Extra-renal angiomyolipomas are rare. It has been reported in liver, retroperitoneum, heart, lung, spinal cord, skin, nasal cavity, parotid gland, fallopian tube, vaginal wall, spermatic cord, penis and breast (Damiani et al., 2002). Gastrointestinal involvement is rare with only seven cases reported in colon and 1 each in duodenum, appendix and stomach (Toye and Czarnecki, 2002; Maluf and Dieckgraefe, 1999; Pelz et al., 2003; Chen et al., 2003; Maesawa et al., 1996; Verzaro et al., 1992; Hikasa et al., 1989; Prasad et al., 2000). Only few cases of adrenal angiomyolipoma are reported in literature. Lam and Lo (2001) reviewed adrenal lipomatous tumours in 20 patients (12 men, 8 women) and they accounted for 4.8% of the primary adrenal tumours reported. They found eleven myelolipomas, three lipomas, three teratomas, two angiomyolipoma and one liposarcoma. Godara et al. (2007) reported a case of adrenal angiomyolipoma a 45 years old female. The patient presented with non specific epigastric discomfort. Upper GI endosocopy was normal. USG abdomen revealed a well-defined 15x12 cm mass in left adrenal (incidentaloma) which was confirmed on CECT. Histopathological examination of resected specimen revealed adrenal angiomyolipoma (Godara et al., 2007). Kim et al. (2007) published a case of right adrenal incidentiloma which was angiomyolipoma. Vasanthakumar reported a case of adrenal angiomyolipoma. The patient presented with complaints of vague abdominal pain of 3 months duration. CECT abdomen revealed a large fat containing mass lesion of approximate size 8x9 cm in the right suprarenal area arising from the lateral limb of adrenal gland. The right kidney was displaced infero laterally due to the mass effect.
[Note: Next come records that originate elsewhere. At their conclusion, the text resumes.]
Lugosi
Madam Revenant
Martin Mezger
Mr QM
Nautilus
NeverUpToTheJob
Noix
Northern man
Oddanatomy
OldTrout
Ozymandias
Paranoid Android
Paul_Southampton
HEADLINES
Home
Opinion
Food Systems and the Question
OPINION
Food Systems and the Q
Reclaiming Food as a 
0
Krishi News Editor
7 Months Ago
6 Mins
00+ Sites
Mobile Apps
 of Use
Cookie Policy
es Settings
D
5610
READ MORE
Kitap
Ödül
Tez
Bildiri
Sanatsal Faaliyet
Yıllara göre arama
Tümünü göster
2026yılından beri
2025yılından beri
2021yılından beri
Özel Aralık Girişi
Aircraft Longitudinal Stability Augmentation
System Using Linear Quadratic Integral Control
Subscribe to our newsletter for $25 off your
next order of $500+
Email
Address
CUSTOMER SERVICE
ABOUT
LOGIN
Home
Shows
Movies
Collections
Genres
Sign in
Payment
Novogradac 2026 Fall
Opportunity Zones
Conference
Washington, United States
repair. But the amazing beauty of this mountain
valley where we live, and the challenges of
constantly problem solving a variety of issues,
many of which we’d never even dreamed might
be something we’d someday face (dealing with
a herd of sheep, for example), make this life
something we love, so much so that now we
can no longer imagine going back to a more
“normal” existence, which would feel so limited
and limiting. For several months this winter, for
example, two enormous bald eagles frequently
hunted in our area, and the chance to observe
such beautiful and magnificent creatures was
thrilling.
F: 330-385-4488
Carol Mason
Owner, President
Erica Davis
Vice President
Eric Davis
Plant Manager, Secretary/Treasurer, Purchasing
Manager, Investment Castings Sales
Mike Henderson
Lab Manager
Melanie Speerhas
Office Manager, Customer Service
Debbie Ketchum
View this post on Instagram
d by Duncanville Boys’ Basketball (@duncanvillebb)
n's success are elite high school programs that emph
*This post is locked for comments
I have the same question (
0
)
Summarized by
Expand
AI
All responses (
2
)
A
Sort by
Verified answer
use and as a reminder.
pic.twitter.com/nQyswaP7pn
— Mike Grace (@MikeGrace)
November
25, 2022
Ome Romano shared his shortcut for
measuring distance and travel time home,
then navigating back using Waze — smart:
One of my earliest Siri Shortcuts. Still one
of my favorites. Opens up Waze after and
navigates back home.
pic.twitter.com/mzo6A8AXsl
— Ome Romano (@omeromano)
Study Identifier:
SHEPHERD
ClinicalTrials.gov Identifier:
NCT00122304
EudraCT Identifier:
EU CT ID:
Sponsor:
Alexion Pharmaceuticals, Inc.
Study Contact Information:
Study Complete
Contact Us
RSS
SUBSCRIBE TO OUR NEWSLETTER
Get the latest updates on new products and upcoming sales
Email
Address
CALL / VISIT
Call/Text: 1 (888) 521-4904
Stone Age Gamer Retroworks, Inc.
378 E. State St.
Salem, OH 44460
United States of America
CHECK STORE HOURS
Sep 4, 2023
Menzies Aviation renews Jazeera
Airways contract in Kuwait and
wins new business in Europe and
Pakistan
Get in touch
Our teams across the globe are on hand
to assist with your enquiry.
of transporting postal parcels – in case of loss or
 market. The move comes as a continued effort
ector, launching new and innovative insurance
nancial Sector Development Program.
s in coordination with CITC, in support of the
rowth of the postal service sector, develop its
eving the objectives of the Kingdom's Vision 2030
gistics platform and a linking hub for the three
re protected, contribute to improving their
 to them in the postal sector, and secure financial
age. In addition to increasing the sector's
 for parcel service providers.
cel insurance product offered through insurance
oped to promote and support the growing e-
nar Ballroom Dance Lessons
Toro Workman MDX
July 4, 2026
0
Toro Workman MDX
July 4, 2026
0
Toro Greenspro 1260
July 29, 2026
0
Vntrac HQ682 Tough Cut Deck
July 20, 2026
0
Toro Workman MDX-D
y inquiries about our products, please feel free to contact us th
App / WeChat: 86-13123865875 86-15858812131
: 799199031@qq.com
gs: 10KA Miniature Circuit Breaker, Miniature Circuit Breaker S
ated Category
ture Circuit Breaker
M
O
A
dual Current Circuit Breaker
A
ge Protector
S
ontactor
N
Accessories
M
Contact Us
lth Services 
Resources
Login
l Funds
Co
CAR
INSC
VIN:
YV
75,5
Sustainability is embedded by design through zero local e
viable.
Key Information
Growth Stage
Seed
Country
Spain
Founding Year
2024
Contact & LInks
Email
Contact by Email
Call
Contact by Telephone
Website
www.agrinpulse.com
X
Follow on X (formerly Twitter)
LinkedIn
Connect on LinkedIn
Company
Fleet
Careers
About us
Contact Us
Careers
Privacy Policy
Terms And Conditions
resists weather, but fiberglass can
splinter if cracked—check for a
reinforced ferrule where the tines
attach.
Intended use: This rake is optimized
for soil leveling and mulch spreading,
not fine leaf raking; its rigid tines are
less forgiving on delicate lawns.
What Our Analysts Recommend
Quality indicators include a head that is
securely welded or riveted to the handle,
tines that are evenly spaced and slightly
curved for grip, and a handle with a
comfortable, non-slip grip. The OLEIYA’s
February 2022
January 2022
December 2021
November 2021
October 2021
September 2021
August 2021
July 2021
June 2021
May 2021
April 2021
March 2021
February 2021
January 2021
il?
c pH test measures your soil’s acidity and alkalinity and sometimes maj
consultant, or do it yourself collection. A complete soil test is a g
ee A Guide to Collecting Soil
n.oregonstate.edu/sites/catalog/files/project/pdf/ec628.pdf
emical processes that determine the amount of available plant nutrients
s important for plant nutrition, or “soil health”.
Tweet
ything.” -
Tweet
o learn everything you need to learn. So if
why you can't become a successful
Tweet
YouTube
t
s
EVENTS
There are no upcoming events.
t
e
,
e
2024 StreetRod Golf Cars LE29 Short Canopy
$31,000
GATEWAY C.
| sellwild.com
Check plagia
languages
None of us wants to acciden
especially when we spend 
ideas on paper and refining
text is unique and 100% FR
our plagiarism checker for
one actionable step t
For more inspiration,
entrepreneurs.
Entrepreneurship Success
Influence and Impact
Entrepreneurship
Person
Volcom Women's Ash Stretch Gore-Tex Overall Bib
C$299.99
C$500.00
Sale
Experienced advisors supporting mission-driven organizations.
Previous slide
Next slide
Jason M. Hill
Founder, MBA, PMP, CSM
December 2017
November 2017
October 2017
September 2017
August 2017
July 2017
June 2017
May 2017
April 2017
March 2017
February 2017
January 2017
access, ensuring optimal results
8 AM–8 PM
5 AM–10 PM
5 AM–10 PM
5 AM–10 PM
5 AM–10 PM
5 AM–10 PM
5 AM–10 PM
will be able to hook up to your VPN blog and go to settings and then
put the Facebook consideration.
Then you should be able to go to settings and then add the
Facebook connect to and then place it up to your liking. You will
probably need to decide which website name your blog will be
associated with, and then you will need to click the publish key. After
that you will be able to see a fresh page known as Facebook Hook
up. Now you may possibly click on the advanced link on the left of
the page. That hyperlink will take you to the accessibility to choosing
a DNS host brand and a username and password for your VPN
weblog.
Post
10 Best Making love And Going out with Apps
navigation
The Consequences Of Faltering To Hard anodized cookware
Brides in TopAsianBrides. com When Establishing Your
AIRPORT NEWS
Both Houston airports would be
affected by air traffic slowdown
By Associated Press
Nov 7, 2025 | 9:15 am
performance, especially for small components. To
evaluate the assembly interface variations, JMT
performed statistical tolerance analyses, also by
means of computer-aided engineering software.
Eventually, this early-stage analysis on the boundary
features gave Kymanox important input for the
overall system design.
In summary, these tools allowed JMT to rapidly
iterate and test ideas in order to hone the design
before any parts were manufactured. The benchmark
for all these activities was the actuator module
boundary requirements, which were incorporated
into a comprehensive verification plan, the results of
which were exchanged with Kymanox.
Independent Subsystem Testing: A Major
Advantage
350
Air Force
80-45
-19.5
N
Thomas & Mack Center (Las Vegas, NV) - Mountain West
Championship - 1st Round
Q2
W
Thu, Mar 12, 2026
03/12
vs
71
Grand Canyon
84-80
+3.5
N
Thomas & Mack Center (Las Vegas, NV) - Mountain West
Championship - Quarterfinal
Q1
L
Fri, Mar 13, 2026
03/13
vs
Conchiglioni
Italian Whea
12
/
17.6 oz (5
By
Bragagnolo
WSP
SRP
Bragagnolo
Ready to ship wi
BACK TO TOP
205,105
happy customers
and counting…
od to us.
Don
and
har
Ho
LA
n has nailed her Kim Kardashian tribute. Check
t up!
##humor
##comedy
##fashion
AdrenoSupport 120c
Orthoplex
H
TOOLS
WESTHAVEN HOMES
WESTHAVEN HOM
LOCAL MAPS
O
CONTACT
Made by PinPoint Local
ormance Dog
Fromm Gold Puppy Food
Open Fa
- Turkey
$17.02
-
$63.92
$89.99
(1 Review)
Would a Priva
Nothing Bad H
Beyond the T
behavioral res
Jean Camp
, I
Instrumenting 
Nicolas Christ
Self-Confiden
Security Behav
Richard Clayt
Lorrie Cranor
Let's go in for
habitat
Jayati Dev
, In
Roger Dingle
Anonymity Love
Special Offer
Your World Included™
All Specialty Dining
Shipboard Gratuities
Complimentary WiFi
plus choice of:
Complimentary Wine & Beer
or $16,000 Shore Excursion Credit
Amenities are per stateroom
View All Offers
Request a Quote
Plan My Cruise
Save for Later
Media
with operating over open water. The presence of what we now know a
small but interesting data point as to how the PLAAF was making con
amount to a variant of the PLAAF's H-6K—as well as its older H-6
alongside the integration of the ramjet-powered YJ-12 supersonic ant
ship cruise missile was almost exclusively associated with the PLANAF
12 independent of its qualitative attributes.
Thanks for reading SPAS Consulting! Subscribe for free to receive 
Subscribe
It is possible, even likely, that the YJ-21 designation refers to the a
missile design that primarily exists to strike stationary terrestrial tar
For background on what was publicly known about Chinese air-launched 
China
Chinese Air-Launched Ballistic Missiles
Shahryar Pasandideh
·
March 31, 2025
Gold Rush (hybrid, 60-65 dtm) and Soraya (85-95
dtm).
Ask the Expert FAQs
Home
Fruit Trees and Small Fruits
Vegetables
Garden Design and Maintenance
Renal angiomyolipoma are commonly found as incidental finding on cross-section imaging, performed for other indications (Wagner et al., 1997). On USG, they usually cast an acoustic shadow and appear homogenous with reflectivity due to their high fat contents. On CT angiomyolipoma are characteristically well marginated, cortical based, predominantly fatty lesions (-16 to -20 H) with heterogenous soft tissue interspersed thought. On MR imaging, lesion are bright on T-1 weighted images and dark on fat suppressed images. Radiological diagnosis of extra renal angiomyolipoma is difficult because of the rarity of the condition. A lipoma would be more probable diagnosis in the radiological differentiation of a fatty bowel lesion. A high index of suspicion is required for diagnosis.


The management of renal angiomyolipoma is widely discussed in the literature. The most widely accepted is the therapeutic algorithm of Oesterling et al. (1986) based on clinical presentation, the size of the tumor and bilaterality. Thus in asymptomatic tumors, evaluation with abdominal USG and/or CT-scan, every 6 or 12 months depending on the size of the tumor, greater or less than 4 cm, respectively is necessary. In symptomatic and/or bilateral tumors, selective kidney artery embolization or conservative surgery (nephron sparing) are the treatments of choice. Radical nephrectomy is reserved for those cases with hemodynamic instability due to massive bleeding, large tumors or coexistence with carcinoma in the same kidney. Large angiomyolipomas, even if asymptomatic should be removed for the fear of spontaneous rupture and retroperitoneal haemorrhage. Stolle et al. (2006) reported a case of retroperitoneal haemorrhages due to spontaneous rupture of an adrenal angiomyolipoma (Stolle et al., 2006).